Kashmir crisis leaves lucrative apple orchards to rot

Author: Agencies

Farmers in Kashmir are deliberately leaving their apples to rot, undermining the restive territory’s most lucrative export as bitterness toward the Indian government grows.

New Delhi has deployed tens of thousands of extra troops since early August, when it scrapped the region’s decades-old semi-autonomous status, and brought in a communications blockade that cut off Kashmiris from the outside world.

Political leaders and thousands of civilians have been arrested, with allegations of torture and abuse levelled at authorities — which deny them — and protests have since raged.

Either in anger or at the urging of local militants, farmers have joined in the rebuke of India’s actions by deliberately sabotaging a crop vital to the local economy.

The fertile Himalayan region usually sells hundreds of millions of dollars worth of apples each year, and more than half of Kashmiris are engaged directly or indirectly in cultivation.

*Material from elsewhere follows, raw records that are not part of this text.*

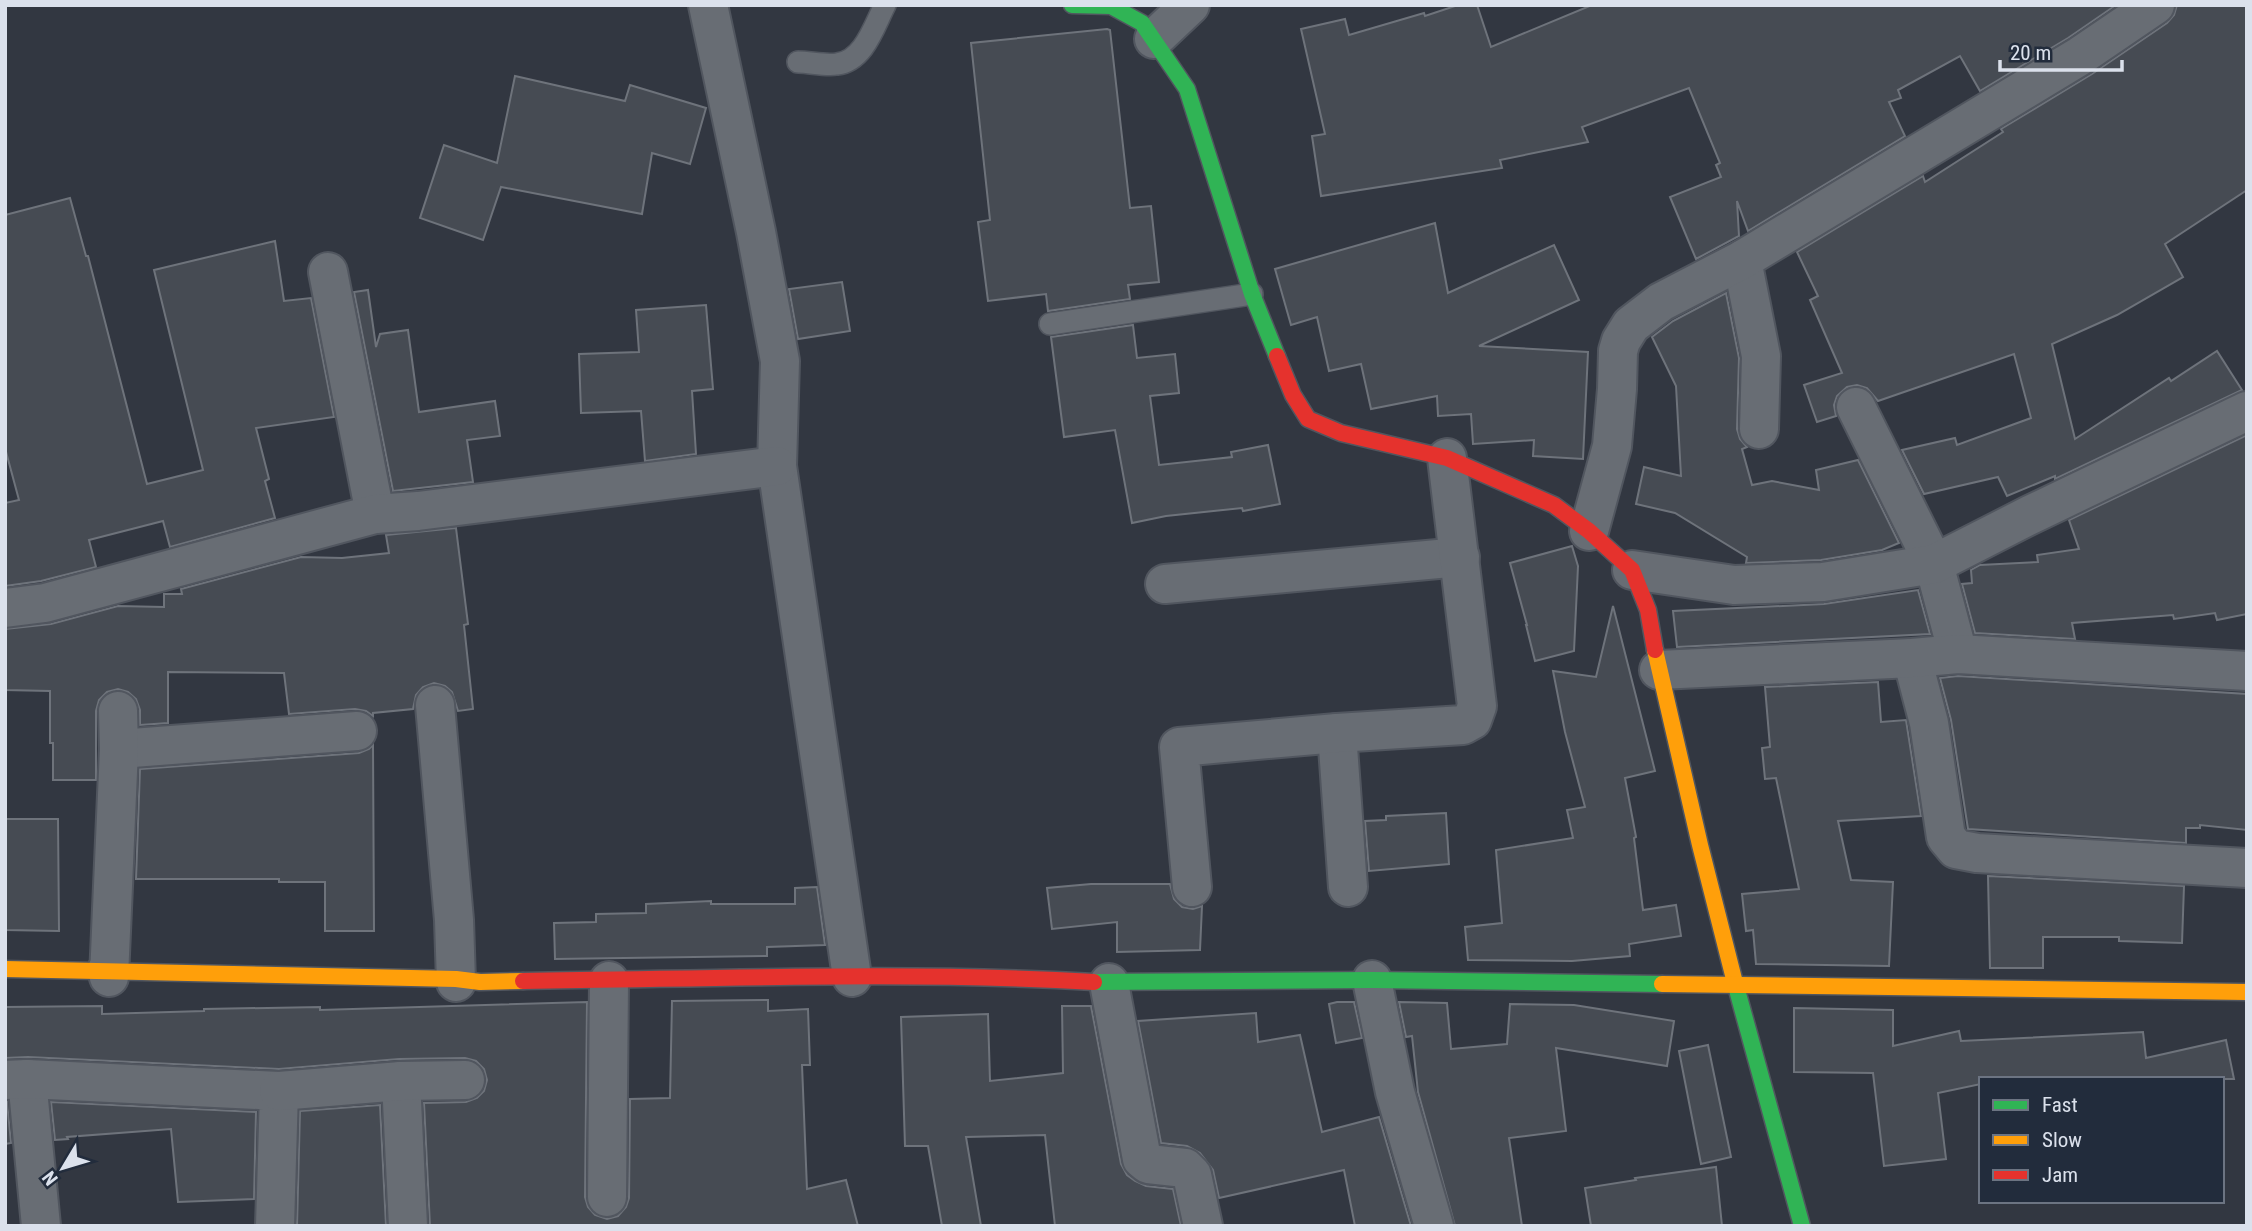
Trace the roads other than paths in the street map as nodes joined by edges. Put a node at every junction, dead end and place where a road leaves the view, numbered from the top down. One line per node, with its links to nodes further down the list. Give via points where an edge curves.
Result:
1 (708, 5): 17 (street, via 780,361)
2 (885, 5): 8 (lane, via 861,50 849,61 836,65)
3 (1072, 5): 6 (street)
4 (1190, 5): 7 (street)
5 (2155, 5): 9 (street, via 2080,56)
6 (1111, 6): 7 (street, via 1142,23)
7 (1154, 40): 11 (street, via 1186,89)
8 (798, 62)
9 (1742, 260): 15 (street, via 1761,356); 19 (street, via 1661,302 1621,341 1612,446)
10 (328, 272): 18 (street)
11 (1252, 294): 12 (lane); 16 (street, via 1293,395 1308,419 1341,433)
12 (1050, 324)
13 (1856, 407): 21 (street)
14 (2247, 411): 21 (street)
15 (1759, 429)
16 (1447, 458): 19 (street, via 1554,505); 20 (street)
17 (777, 466): 18 (street); 39 (street)
18 (375, 514): 24 (street, via 45,603)
19 (1589, 531): 22 (street)
20 (1460, 557): 23 (street); 32 (street, via 1477,706 1472,720 1463,725)
21 (1934, 564): 22 (street, via 1823,582 1734,585); 25 (street)
22 (1632, 570): 27 (street, via 1648,610)
23 (1166, 584)
24 (5, 608)
25 (1958, 654): 26 (street); 28 (street)
26 (1912, 658): 27 (street); 34 (street, via 1929,723 1946,836 1956,849)
27 (1659, 670): 44 (street)
28 (2247, 671)
29 (435, 705): 40 (street)
30 (118, 711): 33 (street)
31 (357, 731): 33 (street)
32 (1337, 733): 35 (street, via 1179,747); 36 (street)
33 (119, 749): 38 (street, via 108,977)
34 (2247, 869)
35 (1192, 887)
36 (1348, 887)
37 (5, 970): 38 (street)
38 (107, 970): 40 (street)
39 (852, 977): 41 (street); 43 (street)
40 (456, 979): 41 (street)
41 (609, 981): 50 (street)
42 (1372, 981): 43 (street); 44 (street); 55 (street, via 1395,1092)
43 (1109, 983): 54 (street, via 1142,1159 1147,1164 1185,1168 1192,1175)
44 (1735, 987): 45 (street); 56 (street)
45 (2247, 992)
46 (16, 1079): 49 (street); 51 (street)
47 (465, 1080): 48 (street)
48 (401, 1081): 49 (street); 53 (street)
49 (279, 1091): 52 (street)
50 (607, 1196)
51 (41, 1226)
52 (275, 1226)
53 (408, 1226)
54 (1203, 1226)
55 (1434, 1226)
56 (1802, 1226)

At one orchard in central Shopian district, Ghulam Nabi Malik and his brother usually sell 7,000 boxes of apples a year for markets and kitchen tables across India, earning them some seven million rupees (nearly $100,000).

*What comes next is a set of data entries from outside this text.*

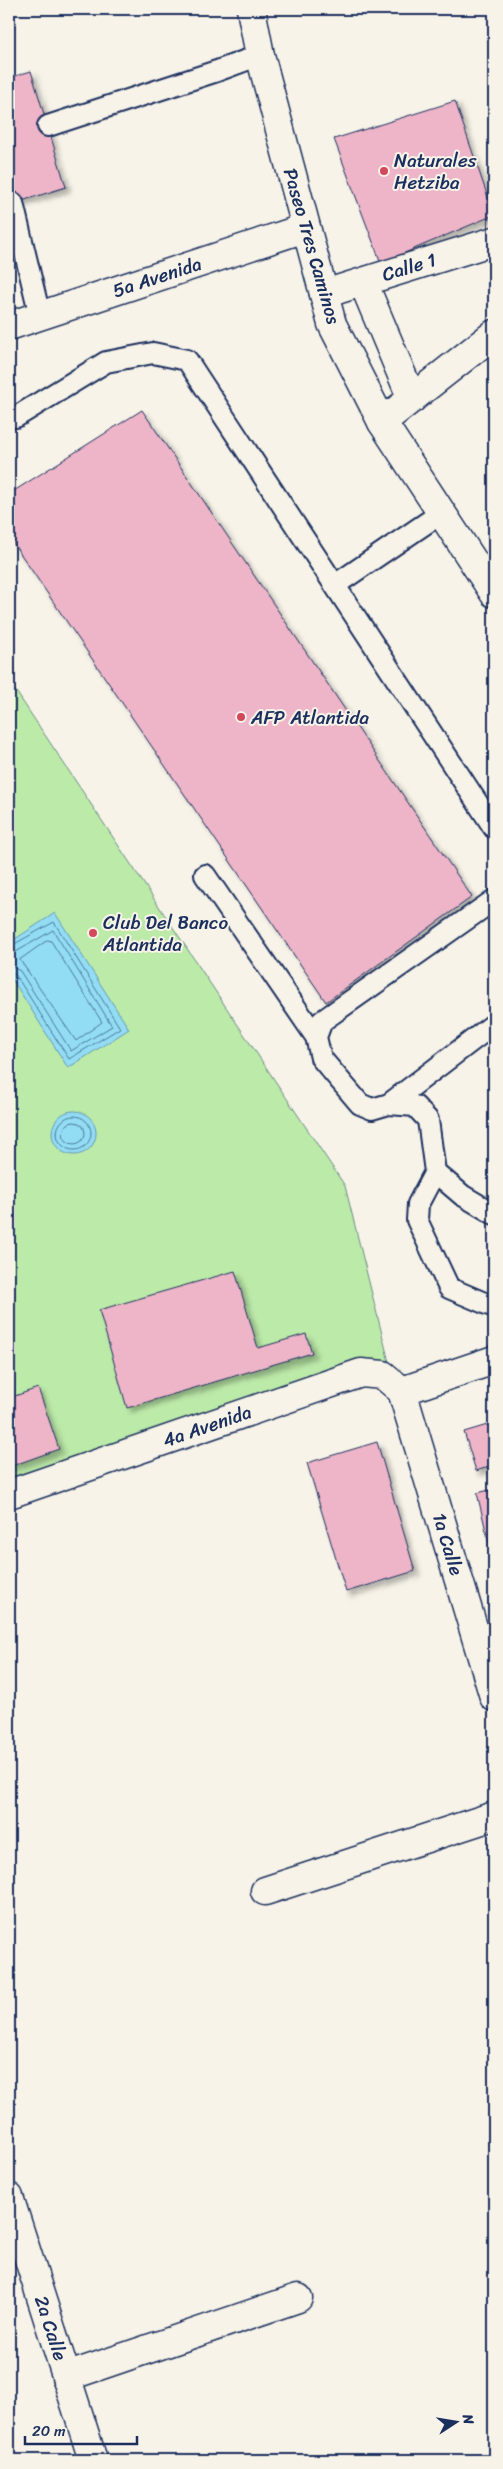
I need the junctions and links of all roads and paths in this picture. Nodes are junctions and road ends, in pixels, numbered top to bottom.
1 (251, 9) edge
2 (260, 55) junction
3 (48, 126) dead end
4 (13, 203) dead end
5 (305, 228) junction
6 (494, 241) edge
7 (363, 282) junction
8 (324, 294) junction
9 (40, 316) junction
10 (9, 326) edge
11 (494, 334) edge
12 (412, 398) junction
13 (16, 416) dead end
14 (382, 422) junction
15 (441, 513) junction
16 (335, 585) junction
17 (494, 593) edge
18 (494, 828) edge
19 (205, 875) dead end
20 (494, 900) edge
21 (494, 1024) edge
22 (316, 1036) junction
23 (389, 1104) junction
24 (435, 1172) junction
25 (494, 1214) edge
26 (494, 1303) edge
27 (494, 1360) edge
28 (402, 1391) junction
29 (9, 1494) edge
30 (494, 1697) edge
31 (494, 1816) edge
32 (265, 1892) dead end
33 (9, 2197) edge
34 (15, 2235) edge
35 (298, 2298) dead end
36 (66, 2377) junction
37 (92, 2460) edge

1 - 2 street, Paseo Tres Caminos
2 - 3 lane
2 - 5 street, Paseo Tres Caminos
4 - 9 lane
5 - 8 street, Paseo Tres Caminos
5 - 9 street, 5a Avenida
6 - 7 street, Calle 1
7 - 8 street, Calle 1
7 - 12 street
8 - 14 street, Paseo Tres Caminos
9 - 10 street, 5a Avenida
11 - 12 street
12 - 14 street
13 - 16 lane
14 - 15 street, Paseo Tres Caminos
15 - 16 lane
15 - 17 street, Paseo Tres Caminos
16 - 18 lane
19 - 22 lane
20 - 22 lane
21 - 23 lane
22 - 23 lane
23 - 24 lane
24 - 25 lane
24 - 26 lane
27 - 28 street
28 - 29 street, 4a Avenida
28 - 30 street, 1a Calle
31 - 32 street
33 - 34 street, 2a Calle
34 - 36 street, 2a Calle
35 - 36 street
36 - 37 street, 2a Calle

Their land is now idle, with branches sagging under the weight of unpicked fruit.

“Let it rot on the trees,” Malik said.

Amid the latest unrest, Malik told AFP that harvesting would allow the Indian government “to tell the world that everything is fine in Kashmir.”

And everything, he says, is far from fine.

Militants have circulated letters and stuck posters outside mosques, appealing to orchard owners not to harvest and instead join the “resistance.”

“Apple growers and students are ready to sacrifice this year and not betray the blood of martyrs,” reads one such notice, nailed to a wooden post and signed by a local rebel commander.

Many farmers say they are willing participants in the campaign, although there have been threats and one orchard owner — a local bigwig close to Prime Minister Narendra Modi’s party — was attacked.

In one village, a former police officer who deserted to join a rebel group set fire to empty boxes his own family had bought for packing fruit. Militants have also put pressure on fuel stations, forcing off the roads many trucks needed to transport the fruit.

But locals insisted to AFP that the insurgents were not the reason for abandoning what they say is a bumper crop this year.

“To leave the ripe apples rotting on the trees is the only form of protest we can do under the current circumstances,” Malik said.

People say they are more frightened of Indian security forces, who often haul away young men from villages at night.